Phillips main instruments of domination are strength, knowledge of leverage and abnormal flexibility for a man of his size.

“He can do the splits on command,” Thomas said laughing from in front of his locker after a recent 49ers practice. “He loves showing it off. We get on him for it. But he loves doing it.

And, according to Thomas, his former Stanford teammate loves to bench. So it comes as no surprise that Phillips’ upper body strength stands out.

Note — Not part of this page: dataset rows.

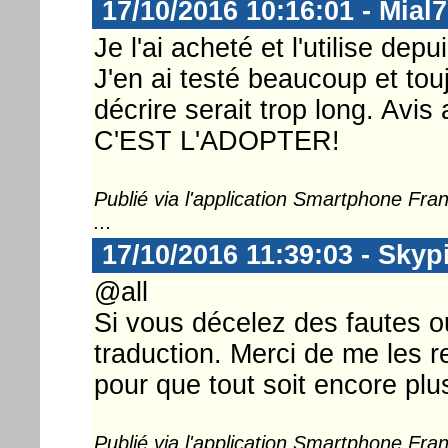
17/10/2016 10:16:01 - Mial
Je l'ai acheté et l'utilise de
J'en ai testé beaucoup et touj
décrire serait trop long. Avi
C'EST L'ADOPTER!
Publié via l'application Smartphone Fr
...
17/10/2016 11:39:03 - Skyp
@all
Si vous décelez des fautes o
traduction. Merci de me les re
pour que tout soit encore plu
Publié via l'application Smartphone Fr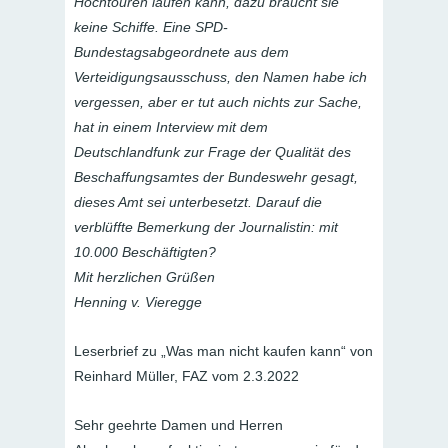
Hochtouren laufen kann, dazu braucht sie
keine Schiffe. Eine SPD-
Bundestagsabgeordnete aus dem
Verteidigungsausschuss, den Namen habe ich
vergessen, aber er tut auch nichts zur Sache,
hat in einem Interview mit dem
Deutschlandfunk zur Frage der Qualität des
Beschaffungsamtes der Bundeswehr gesagt,
dieses Amt sei unterbesetzt. Darauf die
verblüffte Bemerkung der Journalistin: mit
10.000 Beschäftigten?
Mit herzlichen Grüßen
Henning v. Vieregge
Leserbrief zu „Was man nicht kaufen kann“ von
Reinhard Müller, FAZ vom 2.3.2022
Sehr geehrte Damen und Herren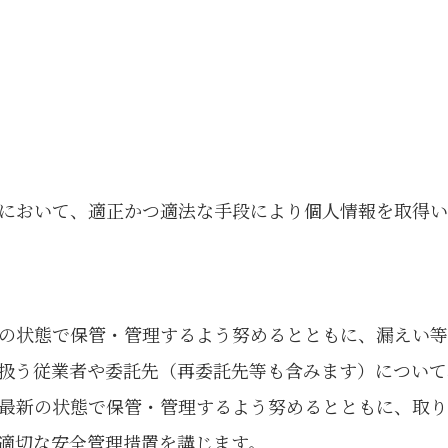
において、適正かつ適法な手段により個人情報を取得い
の状態で保管・管理するよう努めるとともに、漏えい等
扱う従業者や委託先（再委託先等も含みます）について
最新の状態で保管・管理するよう努めるとともに、取り
適切な安全管理措置を講じます。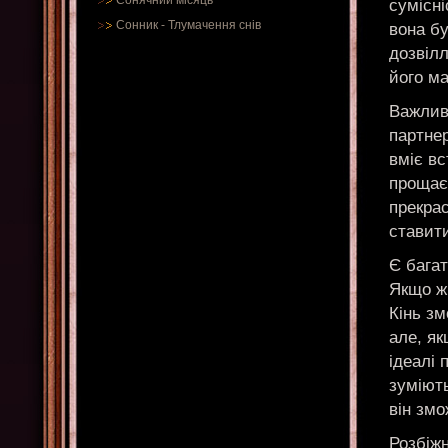
Сонячний місяць
сумісні
Сонник
-
Тлумачення снів
вона б
дозвілл
його ма
Важлив
партнер
вміє вс
прощає,
прекрас
ставити
Є багат
Якщо жі
Кінь зм
але, як
ідеалі 
зуміють
він змо
Розбіж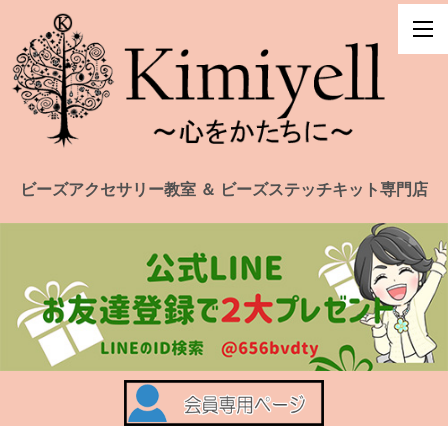
ビーズアクセサリー教室 ＆ ビーズステッチキット専門店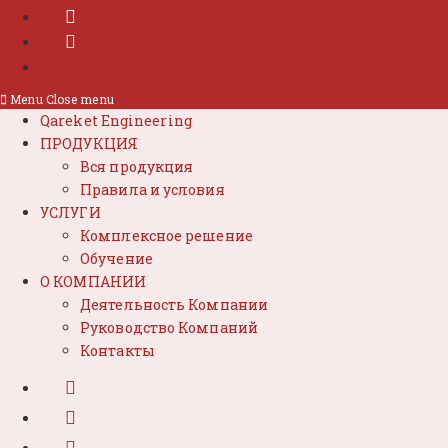
Menu
Close menu
Qareket Engineering
ПРОДУКЦИЯ
Вся продукция
Правила и условия
УСЛУГИ
Комплексное решение
Обучение
О КОМПАНИИ
Деятельность Компании
Руководство Компаний
Контакты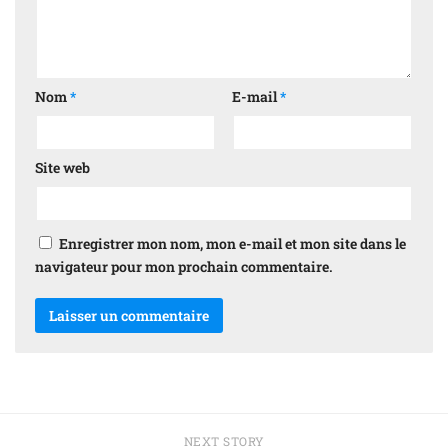
Nom
*
E-mail
*
Site web
Enregistrer mon nom, mon e-mail et mon site dans le
navigateur pour mon prochain commentaire.
NEXT STORY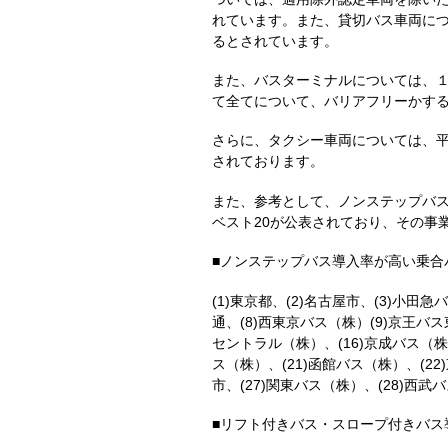
れています。また、貸切バス車両につ
るとされています。
また、バスターミナルについては、
て全てについて、バリアフリーかす
さらに、タクシー車両については、平
されております。
また、参考として、ノンステップバス
ベスト20が公表されており、その事
■ノンステップバス導入率が高い乗合
(1)東京都、(2)名古屋市、(3)小
通、(8)西東京バス（株）(9)京王バス東
セントラル（株）、(16)京成バス（株
ス（株）、(21)函館バス（株）、(22
市、(27)関東バス（株）、(28)西武
■リフト付きバス・スロープ付きバス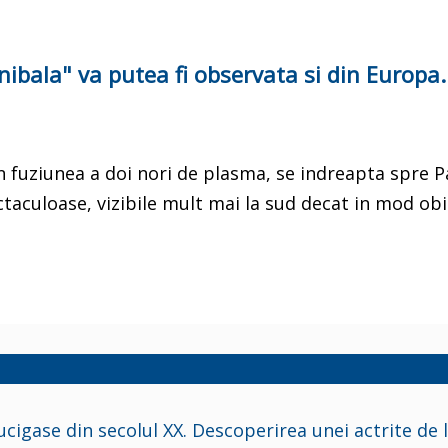
ibala" va putea fi observata si din Europa.
n fuziunea a doi nori de plasma, se indreapta spre 
aculoase, vizibile mult mai la sud decat in mod obi
cigase din secolul XX. Descoperirea unei actrite de 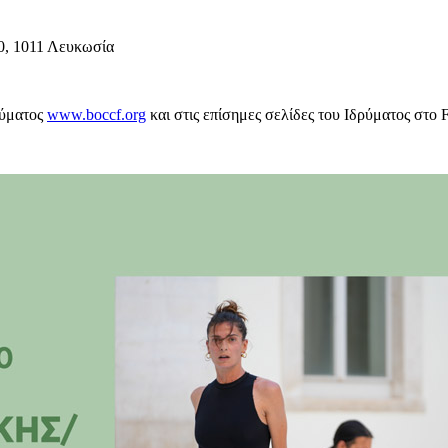
0, 1011 Λευκωσία
ρύματος
www.boccf.org
και στις επίσημες σελίδες του Ιδρύματος στο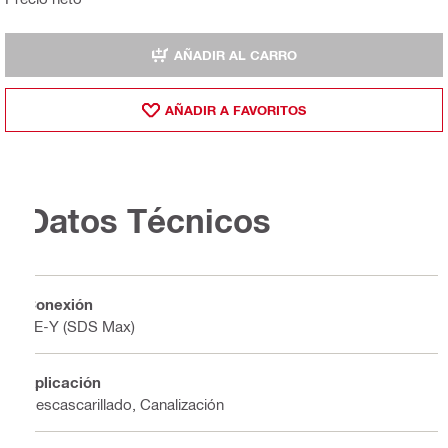
AÑADIR AL CARRO
AÑADIR A FAVORITOS
Datos Técnicos
Conexión
TE-Y (SDS Max)
Aplicación
Descascarillado, Canalización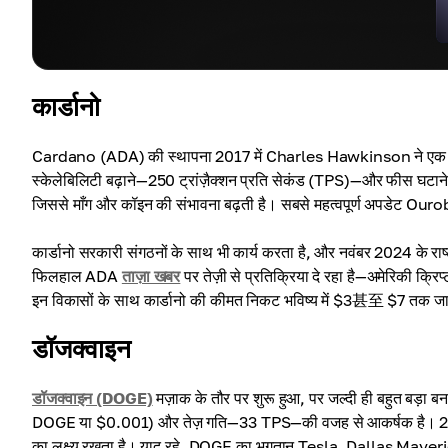
कार्डानो
Cardano (ADA) की स्थापना 2017 में Charles Hawkinson ने एक वैज्ञान
स्केलेबिलिटी बढ़ाने—250 ट्रांज़ैक्शन प्रति सेकंड (TPS)—और फीस घट
जिससे माँग और कॉइन की संभावना बढ़ती है। सबसे महत्वपूर्ण अपडेट Ourobo
कार्डानो सरकारी संगठनों के साथ भी कार्य करता है, और नवंबर 2024 के र
फिलहाल ADA
ताज़ा खबर
पर तेज़ी से प्रतिक्रिया दे रहा है—अमेरिकी क्रि
इन विकासों के साथ कार्डानो की कीमत निकट भविष्य में $3甚至 $7 तक ज
डॉजक्वाइन
डॉजक्वाइन (DOGE)
मज़ाक के तौर पर शुरू हुआ, पर जल्दी ही बहुत बड़ा बन 
DOGE या $0.001) और तेज़ गति—33 TPS—की वजह से आकर्षक है। 2025
का लक्ष्य रखता है। याद रहे, DOGE का भुगतान Tesla, Dallas Maveric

“He’ll be really low in a position that you think he’d get knocked over in,” Thomas explained. “Because of how flexible he is, it’s not a problem for him to get in that position and stay there and move on from there. It definitely shows up on his film.”

No doubt, Phillips says, that ability comes from his wrestling experience. His high school curriculum vitae includes, “Nebraska State Wrestling Champion, Heavy Weight Division, Sophomore, Junior and Senior years.”

Phillips first year on The Farm, he vividly remembers his Stanford coaches testing him. Just a mere 245 pounds at the time, they put him up against Joshua Garnett and Andrus Peat, two offensive linemen now in the NFL and each well over 300 pounds.

“They’d double team me, almost 700 pounds on you, and I would somehow find leverage and be able to sit on some of those double teams,” Phillips said. “I think the violence that wrestling brings, and balance and being comfortable in weird positions, wrestling has a ton of scrambling, as it's called, you just know your body and know what you can do. I have tremendous flexibility, and I use everything to my advantage.”

One thing Phillips is not allowed to do is use his explosiveness away from the football field. At one time, Phillips could do a back flip off the wall, but he no longer attempts it.

“I’m not a big fan of the back hand springs,” Shaw said. “I’d like for him to stay on his feet.”

Phillips doesn’t argue. He lost his entire sophomore year to a knee injury, and doesn’t want to risk another. He has NFL aspirations and put himself in position to graduate in three-and-a-half years should he choose to enter the 2018 draft. But just as he has done at Stanford, he is looking to be more than just a name on a jersey should he play on a professional level.

“I want to build something that is really lasting,” Phillips said of his life goal, “and put my name on something to touch people’s lives and change people’s lives, pay it forward as much as I can.”